Гегель неоднократно указывал, что теоретическое обоснование перехода субъективности в объективность, по своему подлинному содержанию, соответствует тому, что в истории метафизики известно как онтологическое доказательство бытия Бога или, по другому, онтологический аргумент. Кант, как мы помним, очень высоко оценил физико-телеологическое и космологическое доказательства, усмотрев в них, подобно синтетическим суждениям априори, естественные действия разума, в частности, лежащие в основании «религиозного возвышения человечества». Онтологический аргумент, напротив, рассматривался им как сугубо искусственное изобретение схоластики, своеобразный «интеллектуальный пустоцвет», и не более того. Гегель, в данном пункте, придерживался радикально иной позиции. Для него глубинный смысл онтологического аргумента состоял в раскрытии самонедостаточности субъективности как таковой, в обосновании ее способности и даже обреченности прорвать свой предел и выйти в объективность. Но именно такое понимание скрытого смысла, содержащегося в онтологическом доказательстве, задавало вектор критического отношения к его классическим формам. И в громоздком доказательстве Ансельма, и в изящном силлогизме Декарта Гегель усматривал общий недостаток: в каждом из этих вариантов в качестве предпосылки предполагалось то, что как раз и требовалось доказать. Точнее даже не доказать в обычном смысле этого слова, а диалектически раскрыть. Их ошибочность состояла вовсе не в ложности самого вывода, а в некорректности пути, который к этому выводу вел: переход субъективности в объективность должен быть раскрыт, исходя из внутренней логики развития самой субъективности. 

Впрочем, ошибки предшественников были также весьма закономерны: для того чтобы адекватно раскрыть логику перехода субъекта в объект, о самой субъективности следовало иметь куда более глубокое представление, чем учение рационализма о врожденных идеях.

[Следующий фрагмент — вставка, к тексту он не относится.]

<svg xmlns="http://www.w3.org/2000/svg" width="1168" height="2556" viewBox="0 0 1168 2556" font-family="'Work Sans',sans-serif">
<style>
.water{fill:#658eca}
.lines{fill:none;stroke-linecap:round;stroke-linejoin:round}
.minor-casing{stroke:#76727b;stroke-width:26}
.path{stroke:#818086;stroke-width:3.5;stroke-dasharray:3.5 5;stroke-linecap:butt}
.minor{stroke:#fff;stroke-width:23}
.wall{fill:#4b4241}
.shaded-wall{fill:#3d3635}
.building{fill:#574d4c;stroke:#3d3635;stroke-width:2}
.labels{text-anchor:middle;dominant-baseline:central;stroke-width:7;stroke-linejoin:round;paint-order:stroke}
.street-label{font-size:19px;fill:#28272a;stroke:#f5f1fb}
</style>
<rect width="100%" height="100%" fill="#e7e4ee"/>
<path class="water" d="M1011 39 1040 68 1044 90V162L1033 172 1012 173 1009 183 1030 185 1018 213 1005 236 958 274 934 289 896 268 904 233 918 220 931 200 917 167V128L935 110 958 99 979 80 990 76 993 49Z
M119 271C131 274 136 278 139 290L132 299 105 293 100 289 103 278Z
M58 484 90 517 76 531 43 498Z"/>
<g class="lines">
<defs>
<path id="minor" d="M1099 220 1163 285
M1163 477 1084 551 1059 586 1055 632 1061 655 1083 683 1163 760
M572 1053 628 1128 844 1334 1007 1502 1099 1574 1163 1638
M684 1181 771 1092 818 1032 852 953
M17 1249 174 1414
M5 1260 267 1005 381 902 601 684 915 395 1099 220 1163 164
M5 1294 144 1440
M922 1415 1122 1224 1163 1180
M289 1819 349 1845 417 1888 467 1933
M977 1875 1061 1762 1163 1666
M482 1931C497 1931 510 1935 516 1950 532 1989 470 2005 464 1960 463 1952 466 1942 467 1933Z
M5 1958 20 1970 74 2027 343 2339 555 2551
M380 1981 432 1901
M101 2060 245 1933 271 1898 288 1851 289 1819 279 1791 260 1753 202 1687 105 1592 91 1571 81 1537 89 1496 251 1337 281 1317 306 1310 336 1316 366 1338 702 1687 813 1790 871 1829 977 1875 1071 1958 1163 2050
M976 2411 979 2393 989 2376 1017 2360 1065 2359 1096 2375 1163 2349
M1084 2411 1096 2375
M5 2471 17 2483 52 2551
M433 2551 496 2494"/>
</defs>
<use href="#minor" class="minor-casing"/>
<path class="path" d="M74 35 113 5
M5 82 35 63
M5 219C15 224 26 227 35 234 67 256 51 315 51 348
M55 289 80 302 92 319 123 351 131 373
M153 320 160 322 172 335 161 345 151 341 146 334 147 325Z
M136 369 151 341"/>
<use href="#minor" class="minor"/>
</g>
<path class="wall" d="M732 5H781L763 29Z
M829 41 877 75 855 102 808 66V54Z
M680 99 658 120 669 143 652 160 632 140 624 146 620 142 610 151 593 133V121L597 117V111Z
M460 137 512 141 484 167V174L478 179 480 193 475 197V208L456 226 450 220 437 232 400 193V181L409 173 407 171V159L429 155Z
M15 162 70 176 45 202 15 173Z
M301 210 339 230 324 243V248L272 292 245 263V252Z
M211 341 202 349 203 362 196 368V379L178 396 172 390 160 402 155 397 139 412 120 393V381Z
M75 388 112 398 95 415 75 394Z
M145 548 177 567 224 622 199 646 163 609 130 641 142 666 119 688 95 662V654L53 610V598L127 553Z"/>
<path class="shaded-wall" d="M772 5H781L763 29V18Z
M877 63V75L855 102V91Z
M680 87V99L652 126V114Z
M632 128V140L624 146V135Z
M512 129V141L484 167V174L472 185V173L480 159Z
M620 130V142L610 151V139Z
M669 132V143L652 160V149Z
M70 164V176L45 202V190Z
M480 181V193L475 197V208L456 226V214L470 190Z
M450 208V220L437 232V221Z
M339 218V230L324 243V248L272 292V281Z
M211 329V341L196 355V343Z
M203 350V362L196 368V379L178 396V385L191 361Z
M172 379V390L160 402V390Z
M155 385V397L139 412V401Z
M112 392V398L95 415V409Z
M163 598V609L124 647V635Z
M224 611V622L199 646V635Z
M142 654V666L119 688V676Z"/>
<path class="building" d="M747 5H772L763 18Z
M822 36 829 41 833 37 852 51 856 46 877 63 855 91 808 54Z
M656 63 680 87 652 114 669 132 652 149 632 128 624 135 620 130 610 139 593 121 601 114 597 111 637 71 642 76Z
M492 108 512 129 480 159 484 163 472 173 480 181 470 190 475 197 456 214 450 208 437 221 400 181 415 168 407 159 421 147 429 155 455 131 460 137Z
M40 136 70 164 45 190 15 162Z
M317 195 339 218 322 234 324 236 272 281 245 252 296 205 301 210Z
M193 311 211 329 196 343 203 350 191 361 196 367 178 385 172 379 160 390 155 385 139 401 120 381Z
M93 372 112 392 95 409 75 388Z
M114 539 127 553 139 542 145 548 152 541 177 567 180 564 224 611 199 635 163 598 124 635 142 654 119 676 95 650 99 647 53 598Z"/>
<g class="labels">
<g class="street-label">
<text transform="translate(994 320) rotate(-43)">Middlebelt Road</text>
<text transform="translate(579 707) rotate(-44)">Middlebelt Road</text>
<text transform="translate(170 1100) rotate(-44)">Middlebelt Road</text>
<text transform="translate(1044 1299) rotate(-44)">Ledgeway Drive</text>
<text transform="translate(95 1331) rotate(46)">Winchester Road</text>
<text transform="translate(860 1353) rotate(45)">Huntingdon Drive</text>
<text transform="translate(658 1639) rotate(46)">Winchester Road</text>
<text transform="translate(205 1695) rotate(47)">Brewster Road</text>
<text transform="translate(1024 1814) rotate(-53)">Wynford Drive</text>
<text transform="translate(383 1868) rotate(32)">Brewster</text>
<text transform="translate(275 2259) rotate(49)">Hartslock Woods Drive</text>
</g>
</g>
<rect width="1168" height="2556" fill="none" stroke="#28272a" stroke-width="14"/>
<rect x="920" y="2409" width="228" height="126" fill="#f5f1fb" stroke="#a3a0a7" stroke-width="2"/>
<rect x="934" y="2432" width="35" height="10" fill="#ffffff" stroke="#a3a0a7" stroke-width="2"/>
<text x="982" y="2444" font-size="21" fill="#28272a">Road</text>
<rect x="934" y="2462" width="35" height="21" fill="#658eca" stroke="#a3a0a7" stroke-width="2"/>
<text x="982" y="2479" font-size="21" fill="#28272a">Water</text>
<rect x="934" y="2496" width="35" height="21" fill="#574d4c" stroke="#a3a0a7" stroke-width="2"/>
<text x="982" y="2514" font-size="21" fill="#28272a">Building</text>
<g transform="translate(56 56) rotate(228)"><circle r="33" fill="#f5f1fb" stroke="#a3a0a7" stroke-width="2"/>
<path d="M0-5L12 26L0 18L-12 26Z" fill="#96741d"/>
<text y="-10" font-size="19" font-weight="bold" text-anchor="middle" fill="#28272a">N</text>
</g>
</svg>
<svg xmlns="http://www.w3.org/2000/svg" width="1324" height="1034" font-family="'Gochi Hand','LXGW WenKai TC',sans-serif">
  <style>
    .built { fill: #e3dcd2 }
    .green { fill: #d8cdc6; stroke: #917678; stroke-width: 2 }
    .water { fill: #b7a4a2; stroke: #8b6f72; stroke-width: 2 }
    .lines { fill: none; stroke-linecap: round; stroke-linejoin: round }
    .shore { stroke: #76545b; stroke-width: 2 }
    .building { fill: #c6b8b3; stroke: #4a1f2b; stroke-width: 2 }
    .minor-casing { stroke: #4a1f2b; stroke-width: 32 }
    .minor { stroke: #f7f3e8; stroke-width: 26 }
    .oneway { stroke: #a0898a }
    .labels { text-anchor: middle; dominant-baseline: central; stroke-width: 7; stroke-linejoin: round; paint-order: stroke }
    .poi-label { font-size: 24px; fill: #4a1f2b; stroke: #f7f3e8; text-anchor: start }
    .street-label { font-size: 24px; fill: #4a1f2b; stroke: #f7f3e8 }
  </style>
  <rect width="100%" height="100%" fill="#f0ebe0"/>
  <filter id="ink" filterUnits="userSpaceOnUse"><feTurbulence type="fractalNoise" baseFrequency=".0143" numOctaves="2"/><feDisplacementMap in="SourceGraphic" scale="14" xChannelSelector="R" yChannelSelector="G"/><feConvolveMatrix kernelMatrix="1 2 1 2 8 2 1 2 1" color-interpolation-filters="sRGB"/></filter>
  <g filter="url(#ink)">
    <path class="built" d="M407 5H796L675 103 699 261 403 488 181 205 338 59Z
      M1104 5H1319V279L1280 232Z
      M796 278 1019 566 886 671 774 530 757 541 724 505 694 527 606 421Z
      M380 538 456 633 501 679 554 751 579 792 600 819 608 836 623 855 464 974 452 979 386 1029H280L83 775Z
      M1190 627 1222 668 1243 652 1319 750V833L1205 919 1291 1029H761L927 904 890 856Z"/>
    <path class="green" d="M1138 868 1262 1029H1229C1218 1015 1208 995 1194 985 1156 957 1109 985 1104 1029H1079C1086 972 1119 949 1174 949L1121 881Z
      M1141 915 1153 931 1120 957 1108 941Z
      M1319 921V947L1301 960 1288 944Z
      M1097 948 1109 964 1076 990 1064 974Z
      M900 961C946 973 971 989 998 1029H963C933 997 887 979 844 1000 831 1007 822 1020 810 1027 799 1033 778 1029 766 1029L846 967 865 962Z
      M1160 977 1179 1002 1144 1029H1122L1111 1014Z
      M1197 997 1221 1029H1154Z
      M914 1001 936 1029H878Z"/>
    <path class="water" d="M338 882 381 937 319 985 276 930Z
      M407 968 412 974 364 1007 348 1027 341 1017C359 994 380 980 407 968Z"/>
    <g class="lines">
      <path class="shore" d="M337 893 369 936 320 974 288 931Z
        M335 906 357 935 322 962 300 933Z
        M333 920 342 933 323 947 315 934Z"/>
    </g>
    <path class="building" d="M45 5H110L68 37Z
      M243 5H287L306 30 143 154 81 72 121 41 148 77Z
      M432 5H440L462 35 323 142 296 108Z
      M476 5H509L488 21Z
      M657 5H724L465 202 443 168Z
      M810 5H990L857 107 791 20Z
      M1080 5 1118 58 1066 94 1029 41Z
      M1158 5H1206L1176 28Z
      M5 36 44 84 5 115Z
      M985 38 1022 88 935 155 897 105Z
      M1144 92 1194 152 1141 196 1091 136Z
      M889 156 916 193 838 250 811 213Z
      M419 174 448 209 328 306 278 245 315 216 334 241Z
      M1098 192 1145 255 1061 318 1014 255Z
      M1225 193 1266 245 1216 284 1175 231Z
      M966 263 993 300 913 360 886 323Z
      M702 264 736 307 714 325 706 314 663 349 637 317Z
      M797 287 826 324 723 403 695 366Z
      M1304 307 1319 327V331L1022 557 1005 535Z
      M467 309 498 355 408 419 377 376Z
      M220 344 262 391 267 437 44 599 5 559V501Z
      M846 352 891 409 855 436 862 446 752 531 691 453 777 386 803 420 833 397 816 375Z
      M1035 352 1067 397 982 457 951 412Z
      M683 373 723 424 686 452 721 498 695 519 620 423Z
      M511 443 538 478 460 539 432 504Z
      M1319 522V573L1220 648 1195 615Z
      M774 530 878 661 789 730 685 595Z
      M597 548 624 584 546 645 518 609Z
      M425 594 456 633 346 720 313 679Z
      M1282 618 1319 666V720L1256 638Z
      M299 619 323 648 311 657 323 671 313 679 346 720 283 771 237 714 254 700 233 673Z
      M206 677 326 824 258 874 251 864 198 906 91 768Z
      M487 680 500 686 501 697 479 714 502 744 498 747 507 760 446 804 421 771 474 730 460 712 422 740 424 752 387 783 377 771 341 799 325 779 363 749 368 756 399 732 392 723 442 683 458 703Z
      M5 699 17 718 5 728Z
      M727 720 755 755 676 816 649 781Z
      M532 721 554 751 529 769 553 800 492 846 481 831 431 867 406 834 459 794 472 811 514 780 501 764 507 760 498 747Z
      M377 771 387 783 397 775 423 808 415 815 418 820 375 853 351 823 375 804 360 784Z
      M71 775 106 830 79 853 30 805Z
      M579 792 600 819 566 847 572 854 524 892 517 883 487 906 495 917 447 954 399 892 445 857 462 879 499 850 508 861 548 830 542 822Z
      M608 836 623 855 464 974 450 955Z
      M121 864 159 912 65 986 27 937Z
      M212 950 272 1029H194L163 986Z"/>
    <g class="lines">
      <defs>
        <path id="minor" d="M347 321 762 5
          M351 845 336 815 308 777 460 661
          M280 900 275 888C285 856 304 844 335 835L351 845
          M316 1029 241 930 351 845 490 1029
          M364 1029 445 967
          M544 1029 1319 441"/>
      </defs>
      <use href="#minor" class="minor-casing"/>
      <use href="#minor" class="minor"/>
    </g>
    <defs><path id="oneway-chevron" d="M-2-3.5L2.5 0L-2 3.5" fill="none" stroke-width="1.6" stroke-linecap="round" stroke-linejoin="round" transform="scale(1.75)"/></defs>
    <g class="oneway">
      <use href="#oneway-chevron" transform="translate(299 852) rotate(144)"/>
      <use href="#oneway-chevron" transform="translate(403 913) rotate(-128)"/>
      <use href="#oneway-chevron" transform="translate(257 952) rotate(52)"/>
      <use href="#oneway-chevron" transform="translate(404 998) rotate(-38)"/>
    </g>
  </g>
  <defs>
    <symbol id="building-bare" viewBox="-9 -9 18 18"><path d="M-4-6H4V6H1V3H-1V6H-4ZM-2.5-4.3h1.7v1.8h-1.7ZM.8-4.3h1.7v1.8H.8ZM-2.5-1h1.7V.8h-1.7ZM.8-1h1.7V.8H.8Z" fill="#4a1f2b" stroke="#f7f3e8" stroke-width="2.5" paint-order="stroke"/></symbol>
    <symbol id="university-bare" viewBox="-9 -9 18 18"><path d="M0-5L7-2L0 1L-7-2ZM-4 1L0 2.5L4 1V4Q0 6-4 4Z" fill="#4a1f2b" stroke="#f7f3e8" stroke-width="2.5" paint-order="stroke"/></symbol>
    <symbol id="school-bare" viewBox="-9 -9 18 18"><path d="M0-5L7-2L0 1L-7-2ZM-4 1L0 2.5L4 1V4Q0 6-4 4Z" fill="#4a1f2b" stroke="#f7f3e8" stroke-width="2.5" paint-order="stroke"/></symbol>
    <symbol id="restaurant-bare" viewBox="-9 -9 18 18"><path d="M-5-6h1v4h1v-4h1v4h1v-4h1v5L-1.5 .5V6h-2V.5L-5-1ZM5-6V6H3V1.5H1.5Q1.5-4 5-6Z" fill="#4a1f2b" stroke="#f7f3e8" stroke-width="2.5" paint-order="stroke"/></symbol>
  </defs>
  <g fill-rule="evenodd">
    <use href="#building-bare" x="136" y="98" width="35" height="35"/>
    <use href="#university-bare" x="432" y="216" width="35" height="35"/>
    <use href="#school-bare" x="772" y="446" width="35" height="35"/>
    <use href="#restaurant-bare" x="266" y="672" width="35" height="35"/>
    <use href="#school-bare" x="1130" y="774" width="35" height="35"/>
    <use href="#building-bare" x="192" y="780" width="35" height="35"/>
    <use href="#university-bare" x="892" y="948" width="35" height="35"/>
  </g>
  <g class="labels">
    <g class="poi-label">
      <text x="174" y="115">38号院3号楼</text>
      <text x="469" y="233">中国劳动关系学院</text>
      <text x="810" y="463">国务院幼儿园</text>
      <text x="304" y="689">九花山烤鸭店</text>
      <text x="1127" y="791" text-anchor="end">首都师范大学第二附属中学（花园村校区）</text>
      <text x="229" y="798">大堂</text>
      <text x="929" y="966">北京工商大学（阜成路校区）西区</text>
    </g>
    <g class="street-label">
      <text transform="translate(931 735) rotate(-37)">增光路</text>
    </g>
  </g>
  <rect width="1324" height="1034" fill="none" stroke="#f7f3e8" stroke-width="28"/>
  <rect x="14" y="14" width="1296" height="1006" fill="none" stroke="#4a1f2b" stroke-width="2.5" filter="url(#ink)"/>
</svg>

Парадокс истории состоял в том, что главный ниспровергатель классической формы онтологического доказательства Кант, на самом деле, своей философией подготовил основную почву для возникновения его неклассического, гегелевского варианта. Раскрыв разум в качестве активного, деятельного начала, представленного в виде имманентных ему форм суждений и силлогизмов, философ сумел показать его способность самостоятельно сотворить идею Бога, причем, в точном смысле слова, сотворить из ничего. Правда, в критической философии, эта созданная разумом конструкция пока еще оставалась «только идеей», не способной сообщить себе бытие.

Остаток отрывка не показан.